───── Source data

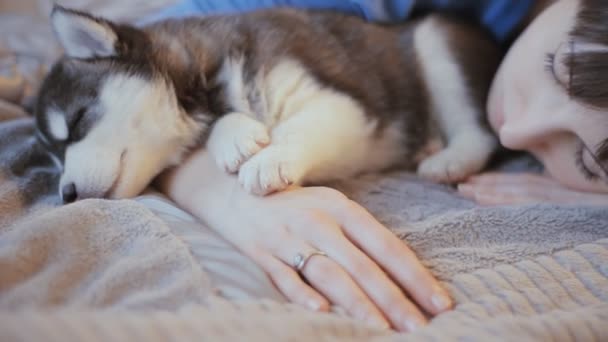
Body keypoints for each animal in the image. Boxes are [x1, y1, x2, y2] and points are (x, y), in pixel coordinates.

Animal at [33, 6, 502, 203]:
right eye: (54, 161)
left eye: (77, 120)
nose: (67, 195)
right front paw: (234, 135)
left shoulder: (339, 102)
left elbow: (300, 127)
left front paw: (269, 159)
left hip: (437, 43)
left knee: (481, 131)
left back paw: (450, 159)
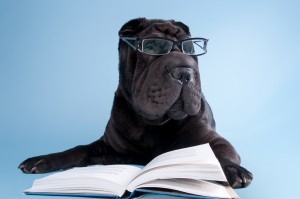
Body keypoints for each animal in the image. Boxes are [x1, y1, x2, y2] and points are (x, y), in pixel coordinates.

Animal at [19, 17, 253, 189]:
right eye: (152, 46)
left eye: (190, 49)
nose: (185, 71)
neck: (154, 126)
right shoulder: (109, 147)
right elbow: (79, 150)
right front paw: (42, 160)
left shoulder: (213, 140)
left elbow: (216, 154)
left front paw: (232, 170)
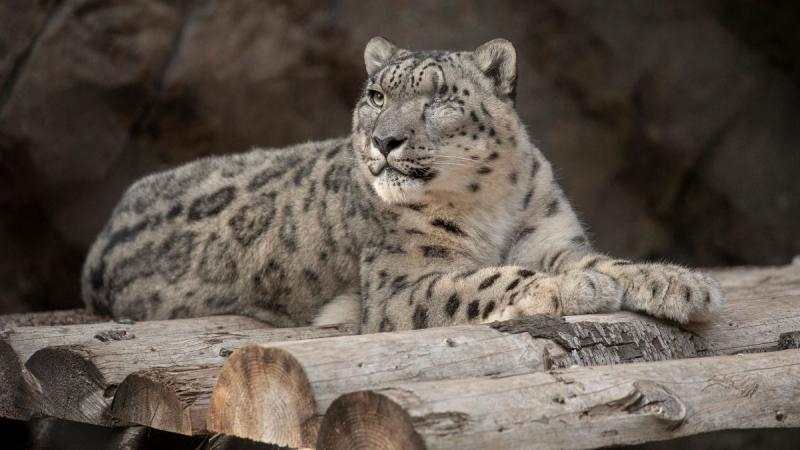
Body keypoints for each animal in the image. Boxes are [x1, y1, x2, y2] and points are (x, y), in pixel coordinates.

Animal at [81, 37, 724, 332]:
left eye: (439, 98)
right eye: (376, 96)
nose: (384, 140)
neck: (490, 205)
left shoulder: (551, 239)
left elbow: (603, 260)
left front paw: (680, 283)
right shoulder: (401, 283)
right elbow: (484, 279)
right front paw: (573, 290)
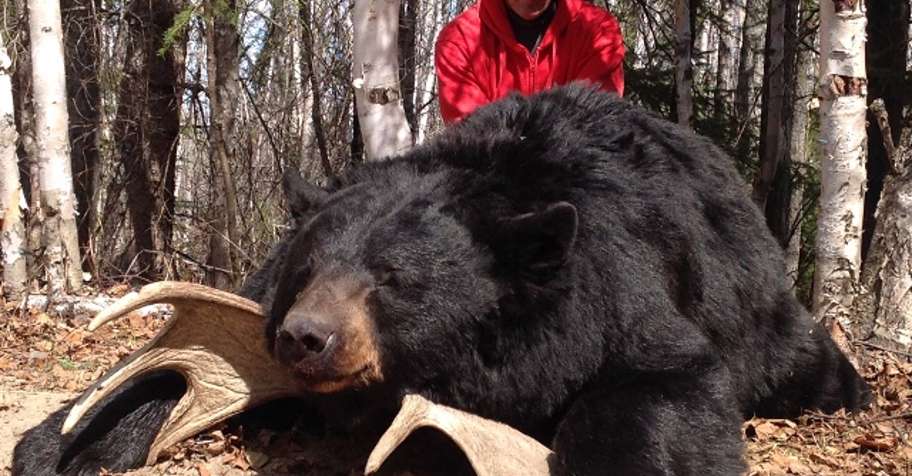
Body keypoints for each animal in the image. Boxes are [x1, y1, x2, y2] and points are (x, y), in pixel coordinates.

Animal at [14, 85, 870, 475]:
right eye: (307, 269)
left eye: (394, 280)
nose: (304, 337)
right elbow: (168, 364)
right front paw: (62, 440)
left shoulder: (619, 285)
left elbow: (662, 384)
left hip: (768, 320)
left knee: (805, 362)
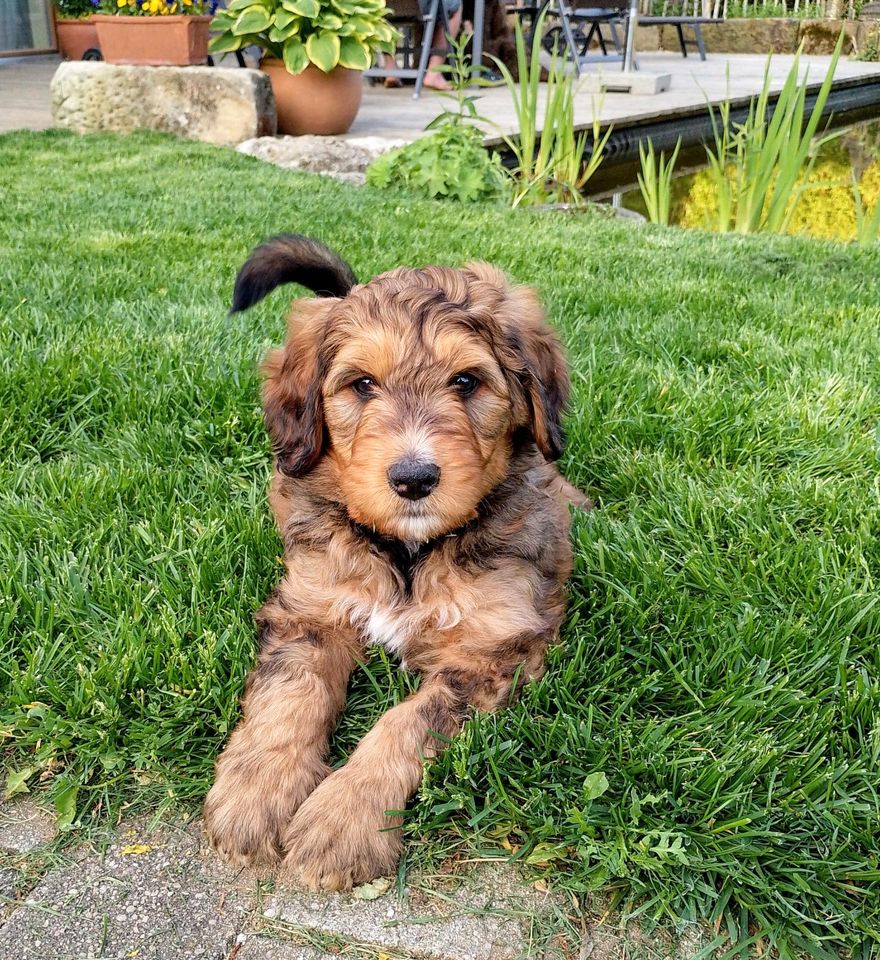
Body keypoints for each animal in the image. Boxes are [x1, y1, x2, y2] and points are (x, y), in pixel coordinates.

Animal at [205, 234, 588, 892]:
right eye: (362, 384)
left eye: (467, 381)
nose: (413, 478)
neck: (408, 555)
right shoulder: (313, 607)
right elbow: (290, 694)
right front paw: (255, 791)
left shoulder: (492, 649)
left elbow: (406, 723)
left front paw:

──────────
───── Source data

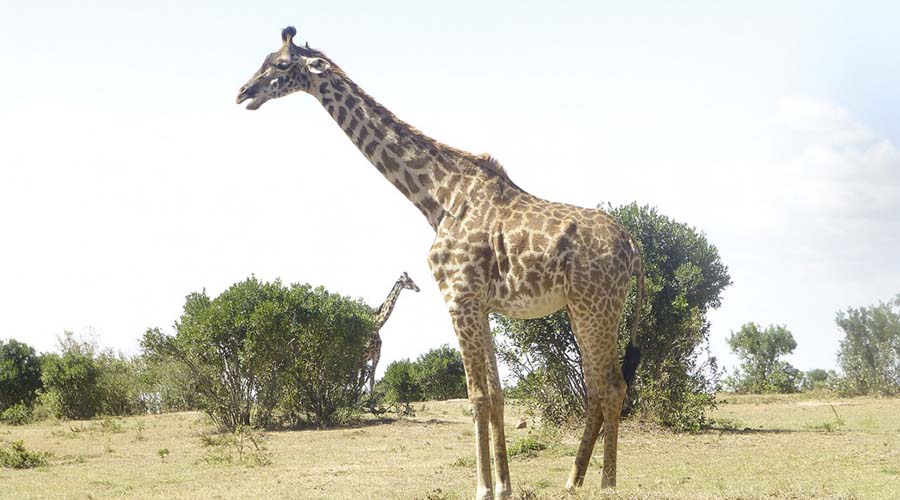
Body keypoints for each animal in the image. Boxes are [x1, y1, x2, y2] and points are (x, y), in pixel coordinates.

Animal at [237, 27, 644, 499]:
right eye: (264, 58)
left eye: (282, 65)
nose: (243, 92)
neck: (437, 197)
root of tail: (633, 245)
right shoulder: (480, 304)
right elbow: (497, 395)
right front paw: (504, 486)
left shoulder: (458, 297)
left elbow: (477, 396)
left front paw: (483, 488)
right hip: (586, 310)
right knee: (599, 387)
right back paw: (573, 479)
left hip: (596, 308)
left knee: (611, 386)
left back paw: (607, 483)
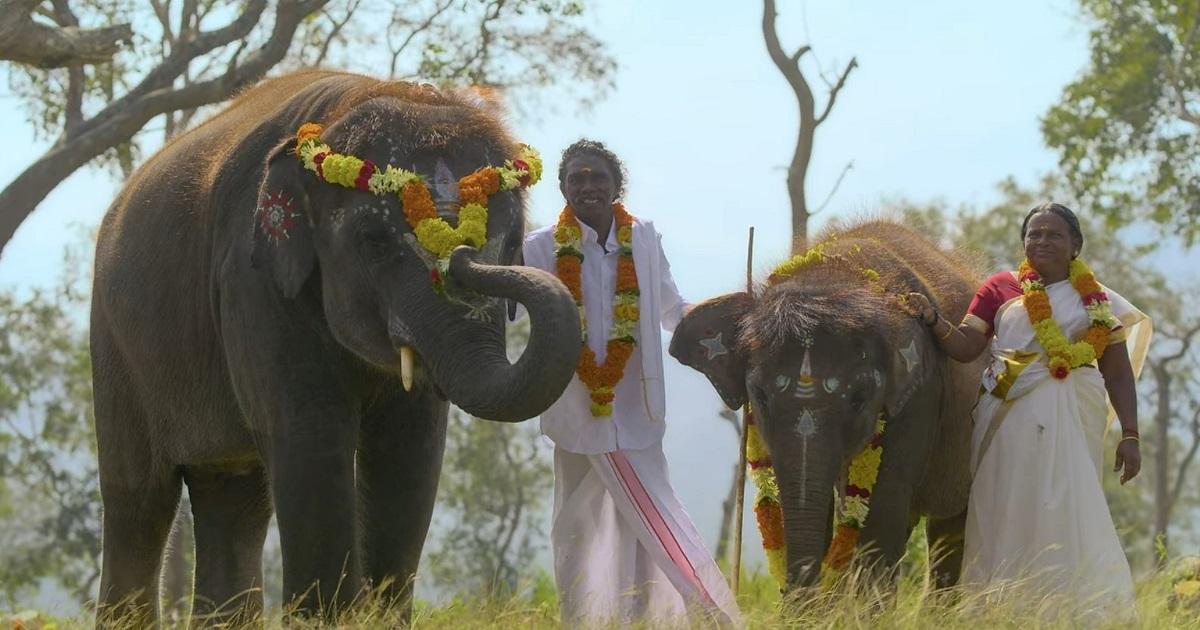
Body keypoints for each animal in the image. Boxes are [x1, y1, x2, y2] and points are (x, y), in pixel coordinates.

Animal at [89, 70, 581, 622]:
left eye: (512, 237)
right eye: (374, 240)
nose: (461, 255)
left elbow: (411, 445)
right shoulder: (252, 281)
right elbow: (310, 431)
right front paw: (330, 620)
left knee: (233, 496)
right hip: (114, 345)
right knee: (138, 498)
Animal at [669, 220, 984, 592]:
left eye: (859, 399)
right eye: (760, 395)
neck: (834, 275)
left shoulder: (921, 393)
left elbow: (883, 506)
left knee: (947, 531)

──────────
───── Source data

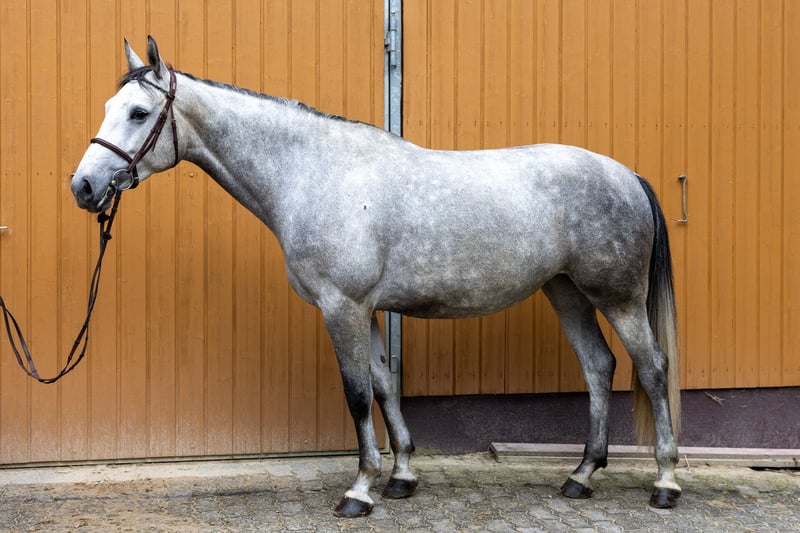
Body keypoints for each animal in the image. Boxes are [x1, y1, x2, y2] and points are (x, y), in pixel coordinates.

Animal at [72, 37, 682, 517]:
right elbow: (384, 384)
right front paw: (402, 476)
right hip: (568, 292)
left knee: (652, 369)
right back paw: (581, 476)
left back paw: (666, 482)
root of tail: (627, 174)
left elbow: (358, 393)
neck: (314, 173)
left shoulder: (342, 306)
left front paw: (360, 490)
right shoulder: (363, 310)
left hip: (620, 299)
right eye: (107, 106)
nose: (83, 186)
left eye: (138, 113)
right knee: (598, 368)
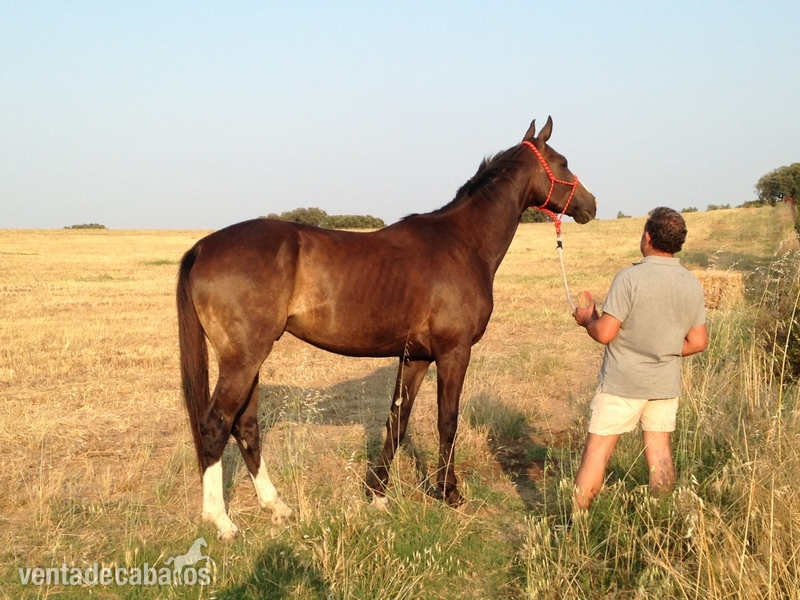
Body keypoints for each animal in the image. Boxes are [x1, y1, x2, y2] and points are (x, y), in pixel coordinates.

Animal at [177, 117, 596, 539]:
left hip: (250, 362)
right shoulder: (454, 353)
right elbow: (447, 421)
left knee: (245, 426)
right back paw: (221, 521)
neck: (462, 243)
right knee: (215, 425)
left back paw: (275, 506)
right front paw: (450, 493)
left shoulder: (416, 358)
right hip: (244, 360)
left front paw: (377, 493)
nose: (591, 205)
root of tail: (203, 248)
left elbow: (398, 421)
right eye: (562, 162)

──────────

§ Work task
Search the entries for the word "tail" and gather every line where it appears.

§ Result for this task
root of tail: (633, 245)
root of tail: (627, 174)
root of tail: (203, 248)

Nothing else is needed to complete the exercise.